ISSN Print: 1050-6934
ISSN Online: 1940-4379

Journal of Long-Term Effects of Medical Implants

DOI: 10.1615/JLongTermEffMedImplants.v18.i1.390
41 pages

Abstract of "Translating Evidence from the Technical to the Social for Regulatory Approval"

Janice E. Graham
Technoscience and Regulation Research Unit, Department of Pediatrics (Infectious Diseases), Faculty of Medicine, Dalhousie University, Halifax, NS, Canada B3H 4R2


Social, technical, and moral issues surround the construction and interpretation of research data and how scientific evidence is used to arrive at regulatory and policy decisions. When a new pharmaceutical or biological agent receives its federal market approval in Canada, i.e., a Notice of Compliance, the public assumes that the product is safe, effective, and of consistent quality. When provincial committees refuse to fund these same products, citizens are understandably confused. Our newspapers regularly feature stories about patients seeking treatments outside of their own jurisdictions, and of inequities and access issues associated with different formulary decisions. Using longitudinal ethnographic data and techniques and analytical tools from anthropology, science and technology studies, and epidemiological critical appraisal, this paper compares scientific evidence to policy decisions at various sites of the pharmaceuticals life cycle and regulatory process.

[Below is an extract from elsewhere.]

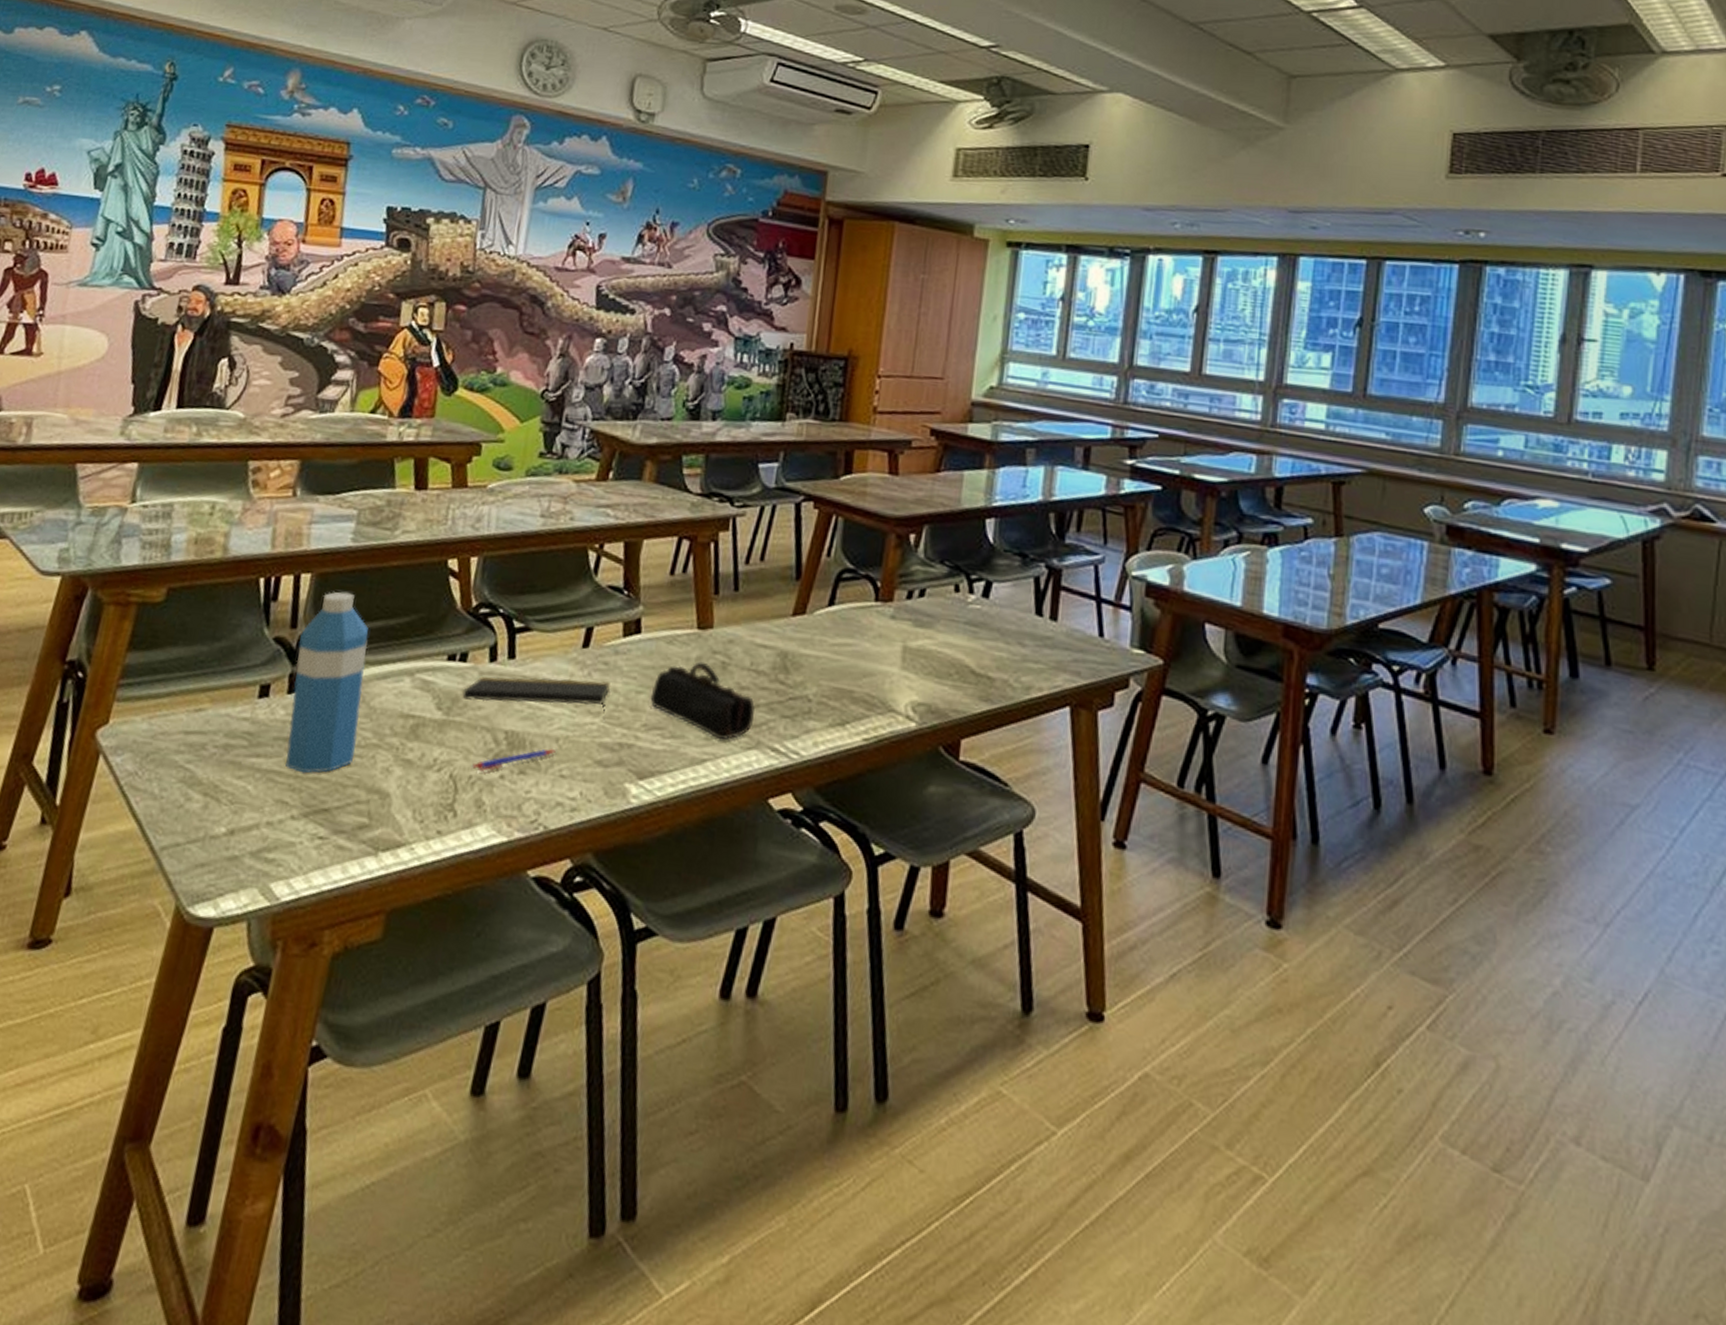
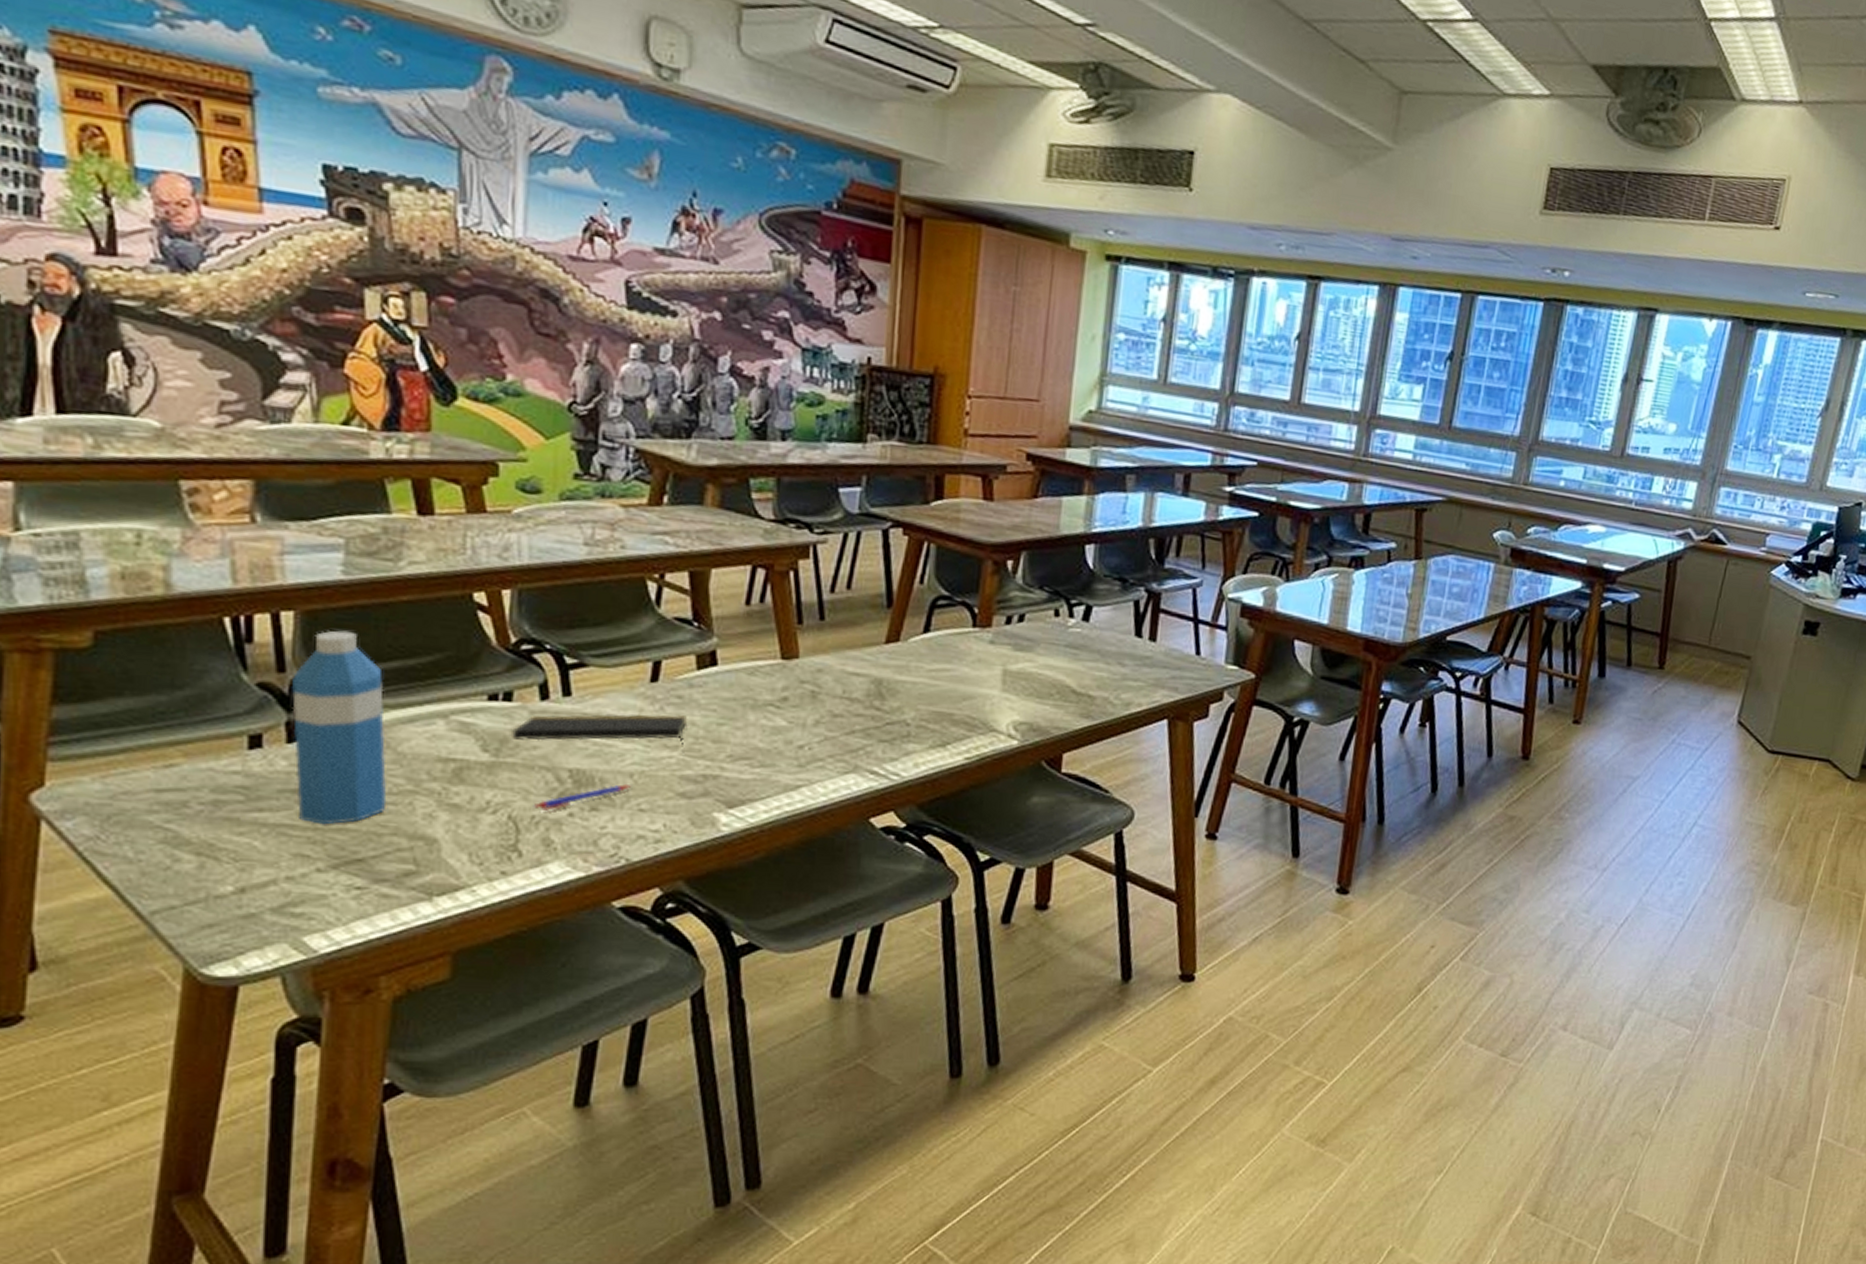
pencil case: present [650,661,755,740] -> none [734,691,850,766]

Structural constraints at each level of the therapeutic product life cycle, many of which are neither transparent nor subject to accountability, lead to different weights given to evidence. Conclusion: This succeeds in altering the essential balance of risks and harms used in working out the details of a decision. Variability in negotiation, in assessing the science, and in public pressure result in differences of opinion regarding what new therapies will be accessible. Issues of public involvement, corporate drivers, clinical judgment, political will, and scientific evidence are involved. The scientific and policy nuances of premarket product approval along with the wider implications to understanding the current shift toward emphasizing postmarket regulatory follow-up are addressed.